Euthanasia should not be taken for granted especially by those seeing it as a way of dying. I will admit that a terminally ill patient may very well be overwhelmed with feelings of guilt and sadness if they have the impression that they are hurting and destroying their family by being so sick. Nonetheless, if legalized throughout the United States, I do not deem that euthanasia should be a source of cure given out to all those that demand it.
If possible, patients would go through psychological testing to make sure that they are stable, and have the correct state of mind to make such a finite decision. Moreover, if a patient call for euthanasia, added tests would be managed to prove that their sickness is in fact terminal, and that the patient was not misdiagnosed. In places where euthanasia is now legal, like for example Netherlands, there are so many limitations and boundaries on when it can be applied. If a patient demands to be euthanized, the attending physician must check with at least one other independent physician who should also assess the patien,t and express their view on their condition. There are ways to validate that patients who are either unstable or misdiagnosed are not euthanized. As a result, terminally ill patients should not be deprived of their right to choose to die.
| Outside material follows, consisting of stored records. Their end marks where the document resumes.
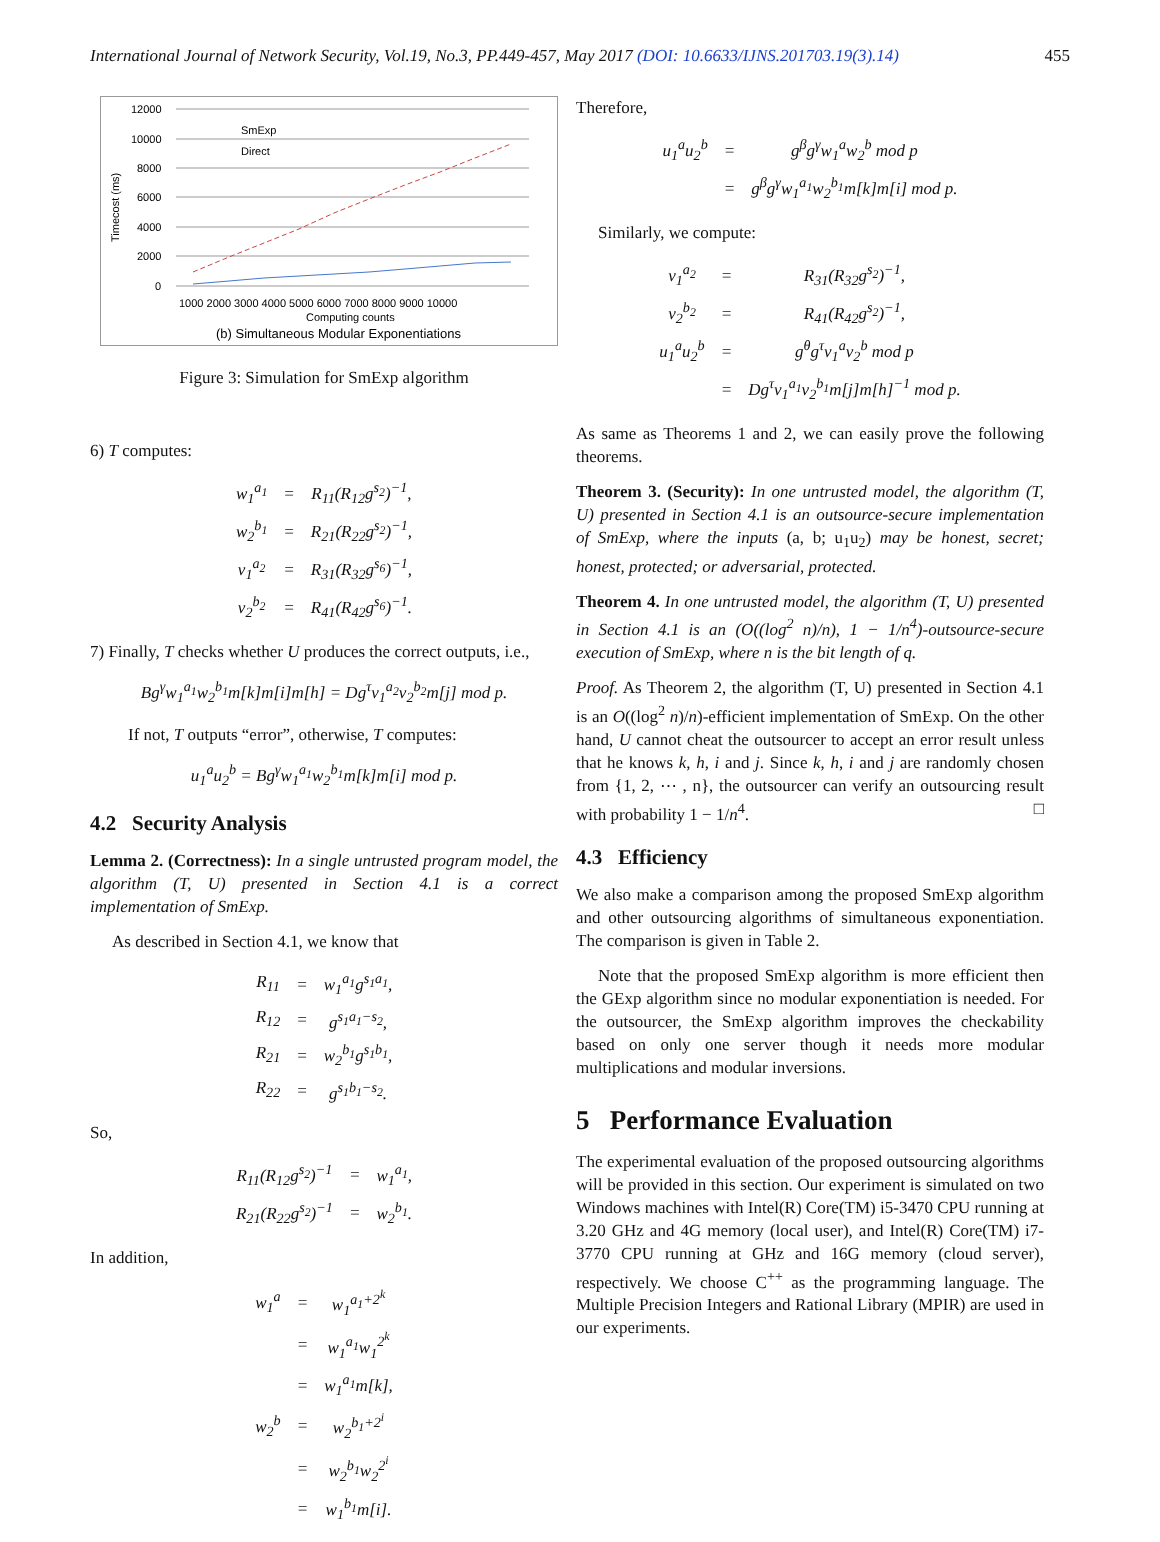International Journal of Network Security, Vol.19, No.3, PP.449-457, May 2017 (DOI: 10.6633/IJNS.201703.19(3).14) 455
12000
10000
8000
6000
4000
2000
0
SmExp
Direct
1000 2000 3000 4000 5000 6000 7000 8000 9000 10000
Computing counts
(b) Simultaneous Modular Exponentiations
Timecost (ms)
Figure 3: Simulation for SmExp algorithm
6) T computes:
| w<sub>1</sub><sup>a<sub>1</sub></sup> | = | R<sub>11</sub>(R<sub>12</sub>g<sup>s<sub>2</sub></sup>)<sup>−1</sup>, |
| w<sub>2</sub><sup>b<sub>1</sub></sup> | = | R<sub>21</sub>(R<sub>22</sub>g<sup>s<sub>2</sub></sup>)<sup>−1</sup>, |
| v<sub>1</sub><sup>a<sub>2</sub></sup> | = | R<sub>31</sub>(R<sub>32</sub>g<sup>s<sub>6</sub></sup>)<sup>−1</sup>, |
| v<sub>2</sub><sup>b<sub>2</sub></sup> | = | R<sub>41</sub>(R<sub>42</sub>g<sup>s<sub>6</sub></sup>)<sup>−1</sup>. |
7) Finally, T checks whether U produces the correct outputs, i.e.,
Bg<sup>γ</sup>w<sub>1</sub><sup>a<sub>1</sub></sup>w<sub>2</sub><sup>b<sub>1</sub></sup>m[k]m[i]m[h] = Dg<sup>τ</sup>v<sub>1</sub><sup>a<sub>2</sub></sup>v<sub>2</sub><sup>b<sub>2</sub></sup>m[j] mod p.
If not, T outputs “error”, otherwise, T computes:
u<sub>1</sub><sup>a</sup>u<sub>2</sub><sup>b</sup> = Bg<sup>γ</sup>w<sub>1</sub><sup>a<sub>1</sub></sup>w<sub>2</sub><sup>b<sub>1</sub></sup>m[k]m[i] mod p.
4.2 Security Analysis
Lemma 2. (Correctness): In a single untrusted program model, the algorithm (T, U) presented in Section 4.1 is a correct implementation of SmExp.
As described in Section 4.1, we know that
| R<sub>11</sub> | = | w<sub>1</sub><sup>a<sub>1</sub></sup>g<sup>s<sub>1</sub>a<sub>1</sub></sup>, |
| R<sub>12</sub> | = | g<sup>s<sub>1</sub>a<sub>1</sub>−s<sub>2</sub></sup>, |
| R<sub>21</sub> | = | w<sub>2</sub><sup>b<sub>1</sub></sup>g<sup>s<sub>1</sub>b<sub>1</sub></sup>, |
| R<sub>22</sub> | = | g<sup>s<sub>1</sub>b<sub>1</sub>−s<sub>2</sub></sup>. |
So,
| R<sub>11</sub>(R<sub>12</sub>g<sup>s<sub>2</sub></sup>)<sup>−1</sup> | = | w<sub>1</sub><sup>a<sub>1</sub></sup>, |
| R<sub>21</sub>(R<sub>22</sub>g<sup>s<sub>2</sub></sup>)<sup>−1</sup> | = | w<sub>2</sub><sup>b<sub>1</sub></sup>. |
In addition,
| w<sub>1</sub><sup>a</sup> | = | w<sub>1</sub><sup>a<sub>1</sub>+2<sup>k</sup></sup> |
| | = | w<sub>1</sub><sup>a<sub>1</sub></sup>w<sub>1</sub><sup>2<sup>k</sup></sup> |
| | = | w<sub>1</sub><sup>a<sub>1</sub></sup>m[k], |
| w<sub>2</sub><sup>b</sup> | = | w<sub>2</sub><sup>b<sub>1</sub>+2<sup>i</sup></sup> |
| | = | w<sub>2</sub><sup>b<sub>1</sub></sup>w<sub>2</sub><sup>2<sup>i</sup></sup> |
| | = | w<sub>1</sub><sup>b<sub>1</sub></sup>m[i]. |
Therefore,
| u<sub>1</sub><sup>a</sup>u<sub>2</sub><sup>b</sup> | = | g<sup>β</sup>g<sup>γ</sup>w<sub>1</sub><sup>a</sup>w<sub>2</sub><sup>b</sup> mod p |
| | = | g<sup>β</sup>g<sup>γ</sup>w<sub>1</sub><sup>a<sub>1</sub></sup>w<sub>2</sub><sup>b<sub>1</sub></sup>m[k]m[i] mod p. |
Similarly, we compute:
| v<sub>1</sub><sup>a<sub>2</sub></sup> | = | R<sub>31</sub>(R<sub>32</sub>g<sup>s<sub>2</sub></sup>)<sup>−1</sup>, |
| v<sub>2</sub><sup>b<sub>2</sub></sup> | = | R<sub>41</sub>(R<sub>42</sub>g<sup>s<sub>2</sub></sup>)<sup>−1</sup>, |
| u<sub>1</sub><sup>a</sup>u<sub>2</sub><sup>b</sup> | = | g<sup>θ</sup>g<sup>τ</sup>v<sub>1</sub><sup>a</sup>v<sub>2</sub><sup>b</sup> mod p |
| | = | Dg<sup>τ</sup>v<sub>1</sub><sup>a<sub>1</sub></sup>v<sub>2</sub><sup>b<sub>1</sub></sup>m[j]m[h]<sup>−1</sup> mod p. |
As same as Theorems 1 and 2, we can easily prove the following theorems.
Theorem 3. (Security): In one untrusted model, the algorithm (T, U) presented in Section 4.1 is an outsource-secure implementation of SmExp, where the inputs (a, b; u<sub>1</sub>u<sub>2</sub>) may be honest, secret; honest, protected; or adversarial, protected.
Theorem 4. In one untrusted model, the algorithm (T, U) presented in Section 4.1 is an (O((log<sup>2</sup> n)/n), 1 − 1/n<sup>4</sup>)-outsource-secure execution of SmExp, where n is the bit length of q.
Proof. As Theorem 2, the algorithm (T, U) presented in Section 4.1 is an O((log<sup>2</sup> n)/n)-efficient implementation of SmExp. On the other hand, U cannot cheat the outsourcer to accept an error result unless that he knows k, h, i and j. Since k, h, i and j are randomly chosen from {1, 2, ⋯ , n}, the outsourcer can verify an outsourcing result with probability 1 − 1/n<sup>4</sup>. □
4.3 Efficiency
We also make a comparison among the proposed SmExp algorithm and other outsourcing algorithms of simultaneous exponentiation. The comparison is given in Table 2.
Note that the proposed SmExp algorithm is more efficient then the GExp algorithm since no modular exponentiation is needed. For the outsourcer, the SmExp algorithm improves the checkability based on only one server though it needs more modular multiplications and modular inversions.
5 Performance Evaluation
The experimental evaluation of the proposed outsourcing algorithms will be provided in this section. Our experiment is simulated on two Windows machines with Intel(R) Core(TM) i5-3470 CPU running at 3.20 GHz and 4G memory (local user), and Intel(R) Core(TM) i7-3770 CPU running at GHz and 16G memory (cloud server), respectively. We choose C<sup>++</sup> as the programming language. The Multiple Precision Integers and Rational Library (MPIR) are used in our experiments.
In conclusion, euthanasia is morally permissible in cases where the patient’s disease or condition is incurable. I have focused on a few of the possible counterarguments to the practice of euthanasia but none of these arguments appear solid enough for one to approve that terminally ill patients should agonize instead of requesting relief through euthanasia. Euthanasia is a finite solution to the end of one’s suffering. However, if all other possible alternatives have been used, it is ethically permissible to assist in it. If euthanasia were to be made legal in the way that I have outlined, I believe that it would become an effective way to bring to an end the constant anguish of patients agonizing from terminal diseases.